L’engagement politique ou le service symbolique
Ma sensibilité au service, je la dois assurément à la politique. Mes années d’implication en politique fédérale, provinciale et municipale, m’ont permis de côtoyer tant des élu(e)s, que du personnel politique ou des militants bénévoles, et aujourd’hui, le système étant ce qu’il est, j’affirme avec certitude que la politique est une admirable école du service.
Je ne saurais bien entendu être ignorante et encore moins insensible au cynisme à l’égard de la chose politique – j’observe d’ailleurs une certaine réserve quant à l’approche hobbesienne du contrat social, mais il demeure qu’à mon sens, la vocation première d’un gouvernement et plus largement toute instance publique et politique demeure le service. En d’autres termes, Servir est l’essence même du politique.
En effet, l’impact du service au sens de « don » est tel qu’il serait fourbe que de ne pas reconnaître la valeur de tels engagements.
À cet égard, et pour reprendre une lettre ouverte exprimée il y a quelques mois, je dirais que :
« Derrière la politique, il y a la vie, et derrière la fonction, il y a l’humain. Je remercie et encourage tous celles et ceux qui se donnent, avec honneur et intégrité. J’aimerais vous dire que vous ne tombez pas aux oubliettes, mais qu’au contraire, vos efforts et vos acharnements ont raison. Rien ni personne ne vous ôtera vos contributions. Le jeu de la démocratie étant ce qu’il est, vous resterez dans l’histoire et l’estime de plusieurs, ceux qui saisissent la portée de vos implications et réalisations. Merci de vous donner et de vous être donné. »
Je crois que le service change la donne, le service change des vies.
À notre échelle et quelques soit nos défis, nous pouvons et devons nous appliquer à servir, dignement.

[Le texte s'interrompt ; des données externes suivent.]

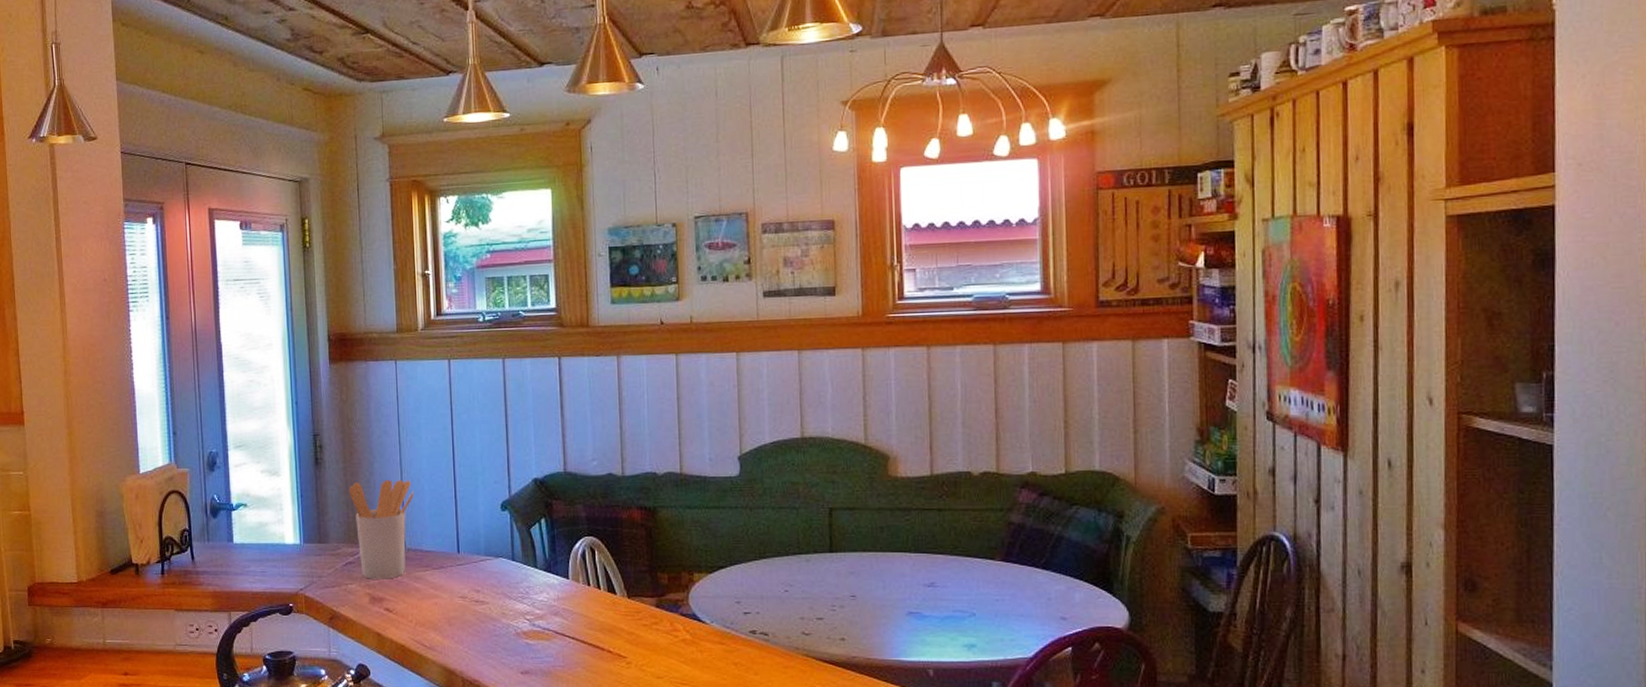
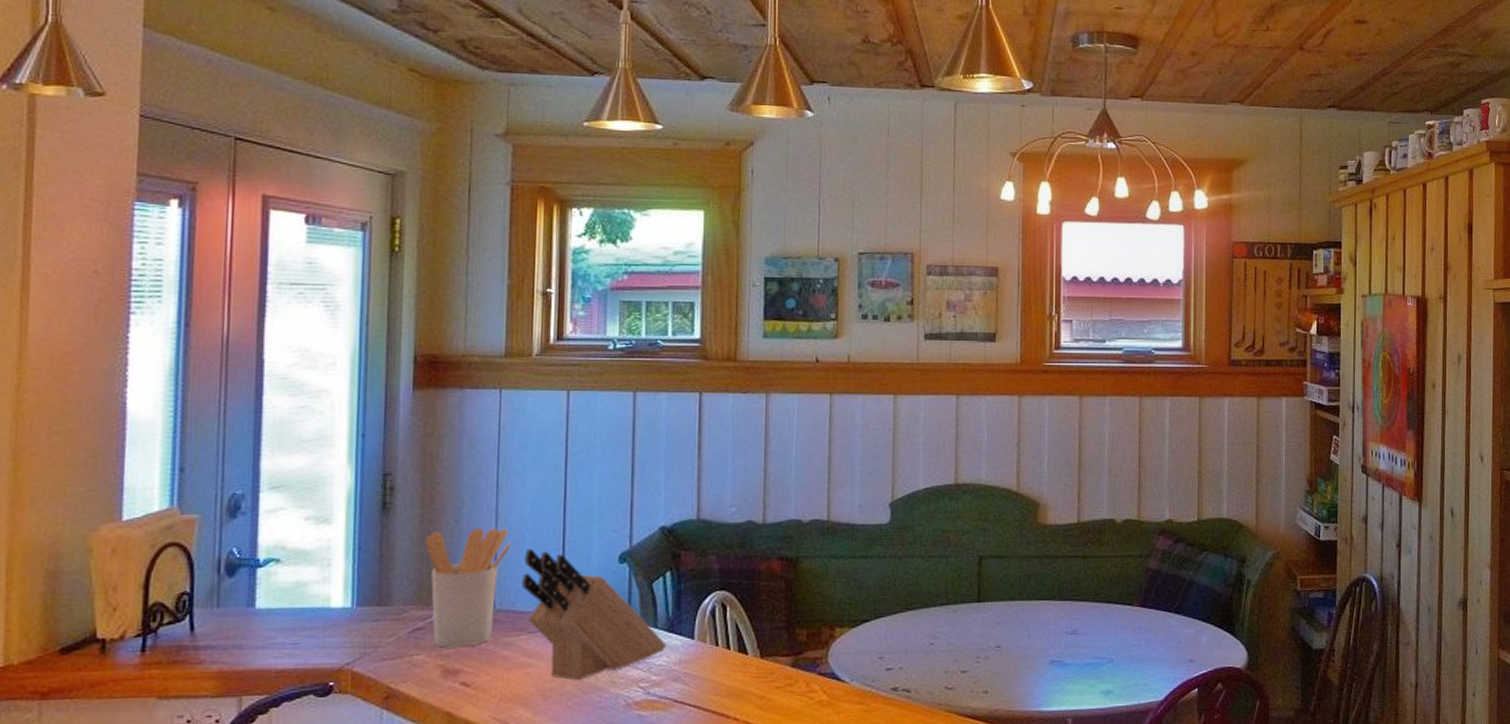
knife block: none [425,497,547,610] -> present [522,548,667,680]

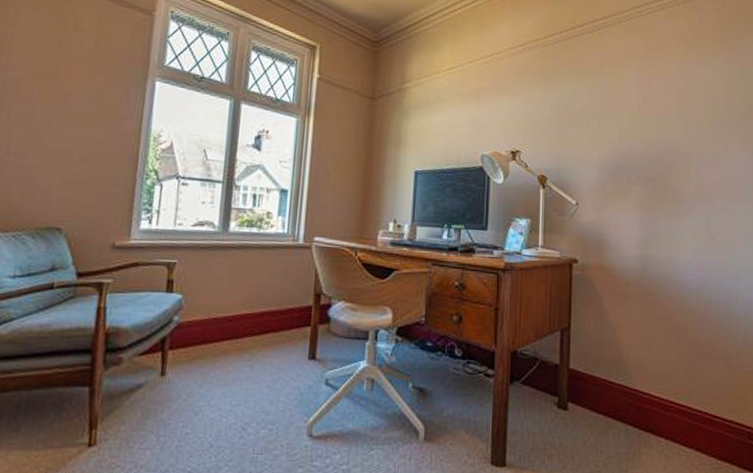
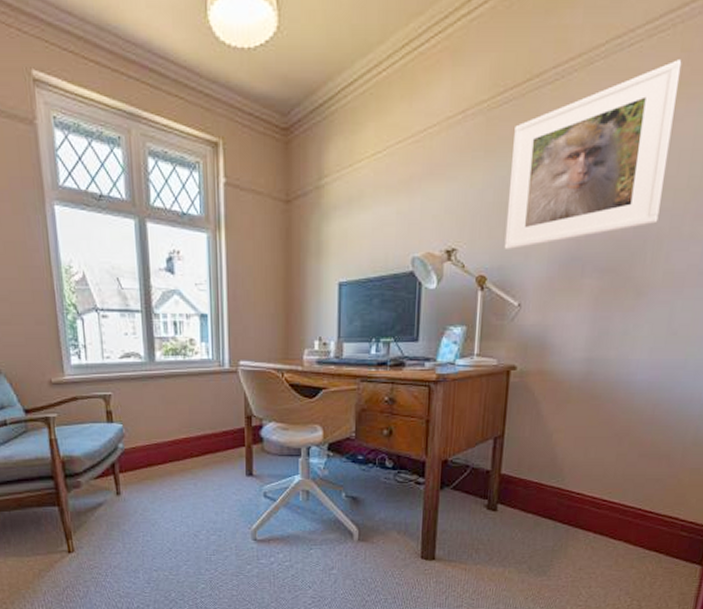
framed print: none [561,27,687,156] -> present [504,60,682,250]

Et de même qu’une personne qui m’est chère me partageait récemment sa déception quant à la loyauté ou du moins l’absence de loyauté qui régit aujourd’hui nos relations et nos engagements, combien d’entres-nous placent aujourd’hui cette valeur au cœur de nos actions?
Enfin, s’il s’avère que ce billet trouve écho, je vous encouragerais à servir, d’un service teinté d’humilité et de loyauté. De votre pouvoir, de vos capacités et dans votre environnement, avec les armes que vous possédez, celle qui vous font « vous ». On ne peut parler que de ce que l’on sait, et je crois que tous, à notre échelle et dans notre domaine, nous sommes en mesure de nous donner, de servir, et ce, dans la plus belle des libertés.
Alors, parce qu’il est encore temps et de la meilleure façon qui soit, servons.
Cédrick Isham-Calvados est une source d’inspiration pour Malika Danican : « Pour Cédrick, nous sommes bruts et devons inévitablement passer au pressoir de la vie… Et donc, l’idée de revenir au service, c’est un peu revoir les bases de notre individualisme et nous transformer pour être un meilleur produit ».